Ein willkürlich herausgegriffener Speisezettel zeigt, wie vielfältig die Krankenhausküche zu arbeiten versteht. Da gibt es an einem ganz gewöhnlichen Werktag für die Patienten der III. Pflegeklasse als "Allgemeine Kost" beispielsweise Blumenkohlsuppe, gekochtes Schweinefleisch in Tomatensauce, Spaghetti und grünen Salat. Wer auf Schonkost gesetzt ist, muß sich mit Blumenkohlsuppe, Nudeln und Schinken und Ei, Jägersauce und grünem Salat begnügen.

Der Magenfahrplan für Diät-Esser bietet ein breitgefächertes Sortiment von Nudelsuppe, Kartoffelbrei und Haschee bis zu Kalbfleischklößen, Kapernsauce, gedämpften Reis und grünen Salat. Wenn jeder Kranke pünktlich sein Essen am Bett stehen haben will, geht es in der Küche vorher auf engstem Raum um Sekunden.

In manchen anderen Krankenhäusern können die Patienten mit normaler Verpflegung zwischen drei Mahlzeiten wählen. "Diese Möglichkeit ist uns längst bekannt, aber bei unseren beschränkten Raumverhältnissen und alten technischen Einrichtungen können wir sie nicht bieten", erklärte Direktor Weist, der den Kranken gerne eine Wahl lassen möchte.

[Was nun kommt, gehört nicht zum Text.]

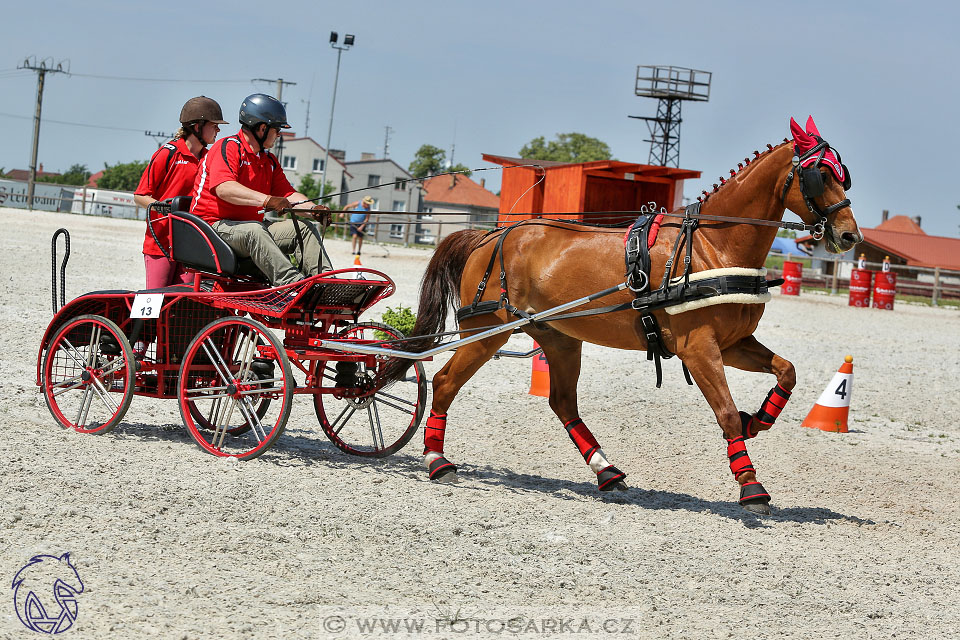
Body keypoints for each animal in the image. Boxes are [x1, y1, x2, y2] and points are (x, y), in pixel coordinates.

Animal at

Vorerst kann er den Patienten nur versichern, daß das Einkaufsbüro für die Küche nur die besten Lebensmittel bestellt, der Preis also eine untergeordnete Rolle spielt.

Von all diesen großen Schwierigkeiten merken die Patienten wenig, wenn nicht gar nichts. "Wir haben jährlich höchstens fünf Beschwerden über das Essen", sagt Oberverwaltungsrat Hans Häberlein, der stellvertretende Verwaltungsdirektor. "Was will das schon heißen bei 3.360.000 Portionen?"